Young horses, especially those under 3 years old, seem to be most affected because their immune systems aren’t yet primed to deal with this virus. The good news is that once a horse has been exposed to warts, the immune system gets in gear and these usually go away spontaneously within one to nine months, even without treatment. Adult horses rarely develop warts because at some point in their younger lives, they were exposed and have mounted an effective immune response.

The other good news is that warts go away without leaving scars in the affected area. If they are really bothering you (remember, your horse doesn’t really notice them), you could have them removed with surgical excision, laser excision, or by cryotherapy (freezing with liquid nitrogen). However, freezing often creates spots of depigmented skin, which you may find just as annoying as the warts; this loss of pigment is permanent.

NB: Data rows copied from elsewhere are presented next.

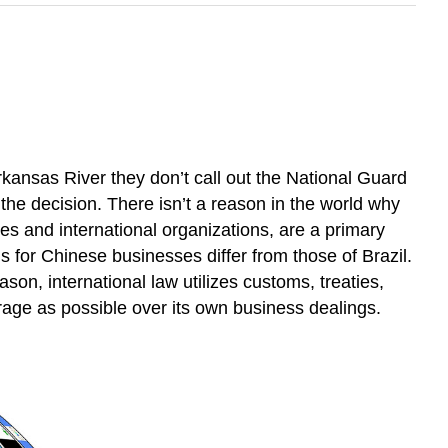
ansas River they don’t call out the National Guard
the decision. There isn’t a reason in the world why
s and international organizations, are a primary
for Chinese businesses differ from those of Brazil.
son, international law utilizes customs, treaties,
rage as possible over its own business dealings.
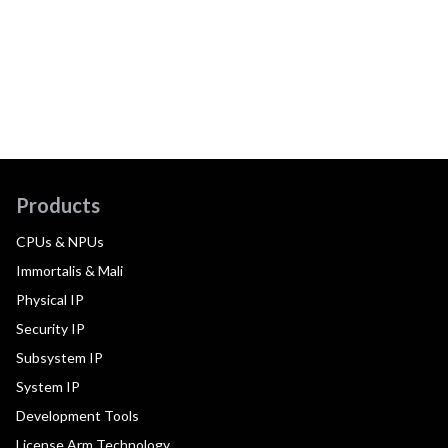
Products
CPUs & NPUs
Immortalis & Mali
Physical IP
Security IP
Subsystem IP
System IP
Development Tools
License Arm Technology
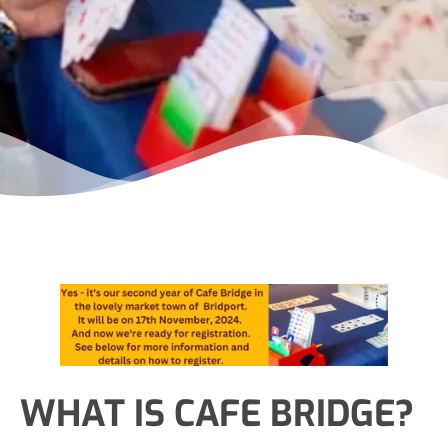
WHAT IS CAFE BRIDGE?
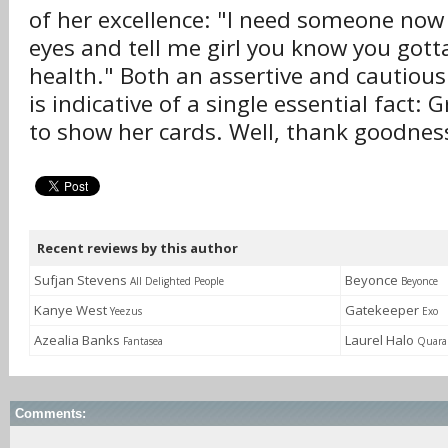
of her excellence: "I need someone now 
eyes and tell me girl you know you gott
health." Both an assertive and cautious 
is indicative of a single essential fact: 
to show her cards. Well, thank goodness
Recent reviews by this author
Sufjan Stevens
Beyonce
All Delighted People
Beyonce
Kanye West
Gatekeeper
Yeezus
Exo
Azealia Banks
Laurel Halo
Fantasea
Quara
Comments:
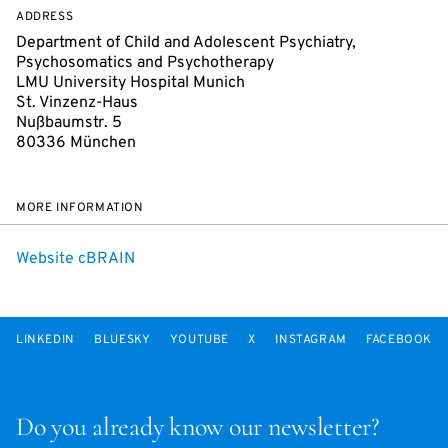
ADDRESS
Department of Child and Adolescent Psychiatry,
Psychosomatics and Psychotherapy
LMU University Hospital Munich
St. Vinzenz-Haus
Nußbaumstr. 5
80336 München
MORE INFORMATION
Website cBRAIN
LINKEDIN
BLUESKY
YOUTUBE
X
INSTAGRAM
FACEBOOK
Do you already know our newsletter?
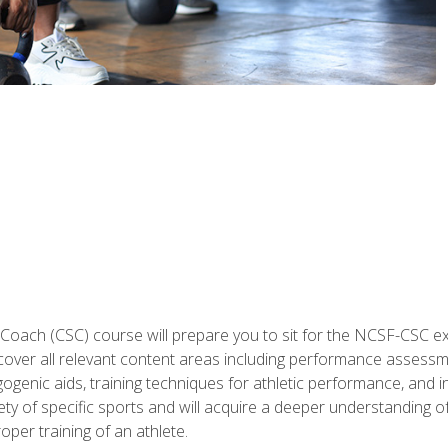
 Coach (CSC) course will prepare you to sit for the NCSF-CSC
 cover all relevant content areas including performance assess
ogenic aids, training techniques for athletic performance, and in
ty of specific sports and will acquire a deeper understanding of
oper training of an athlete.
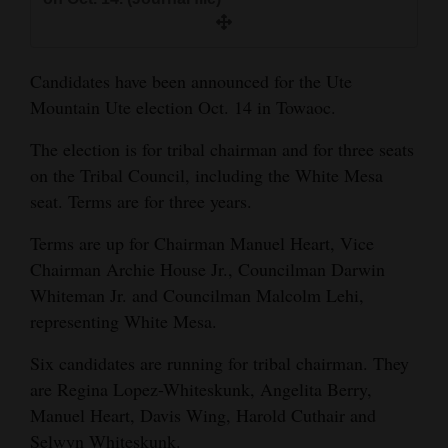
and
Agriculture
Candidates have been announced for the Ute
Obituaries
Mountain Ute election Oct. 14 in Towaoc.
Sports
The election is for tribal chairman and for three seats
on the Tribal Council, including the White Mesa
Living
seat. Terms are for three years.
Terms are up for Chairman Manuel Heart, Vice
Milestones
Chairman Archie House Jr., Councilman Darwin
Faith
Whiteman Jr. and Councilman Malcolm Lehi,
Thank You Letters
representing White Mesa.
Six candidates are running for tribal chairman. They
Opinion
are Regina Lopez-Whiteskunk, Angelita Berry,
Manuel Heart, Davis Wing, Harold Cuthair and
Editorials
Selwyn Whiteskunk.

Many of the remedies that you may have heard about, such as topical ointments or autoimmunization with wart “vaccine,” haven’t been proven effective. In general, it’s best just to leave the warts alone and let nature take its course as the horse’s immune system does its job. The warts will eventually clear up on their own.

NANCY S. LOVING, DVM, is a performance horse veterinarian based in Boulder, Colo., and is the author of All Horse Systems Go.